There is a spot along the Freeway north of Los Angeles where the road climbs into the hills on its way out of the San Fernando Valley. The spot is well up the hill, right before the road curves and the view of the valley is lost. If you pause there at just the right time of day at exactly the right time of year -- after the sun has set on an autumn evening but before full dark -- the view of the Freeway stretching away behind you is enthralling.
That time of day on weekdays the Freeway is jammed with thousands and thousands of cars -- people heading out of the city, done with work and heading for their homes in the hills. Later, when it is darker, the headlights will seem glaring, but at our exact moment of twilight they glow. The Freeway is a ribbon of light that winds across the softly fading landscape, merging in the distance with another road that leads off in a different direction.

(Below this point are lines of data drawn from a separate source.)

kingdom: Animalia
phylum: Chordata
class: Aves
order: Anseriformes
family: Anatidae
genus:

From our vantage point you can't see the individual vehicles; they are just points of light. This distant view makes it easier to see the the traffic on the freeway as a whole -- as a single giant machine that snakes its way across the valley: thousands of tons of steel, rubber and glass; ten thousand engines producing fifteen million horsepower; ten thousand steering wheels in the hands of tired, distracted, fallable people; forty thousand brakes, not-so-recently serviced by guys with names embroidered on their blue shirts; tons of exhaust gasses dumped into the still air of the valley. It is dizzyingly insane, if you think about it. Thousands of people put themselves into this dystopian monster at least twice a day. Given all the things that can go wrong, it's a miracle that any of them get home alive.
And that's the thing, isn't it? People talk about the freeway, pointing out problems and demand that this or that be done. They collect statistics and are often quite angry about what they find. I'm sure they are right. Changes can and should be made, but still, they miss the most striking aspect of the freeway -- the ongoing miracle that it works at all.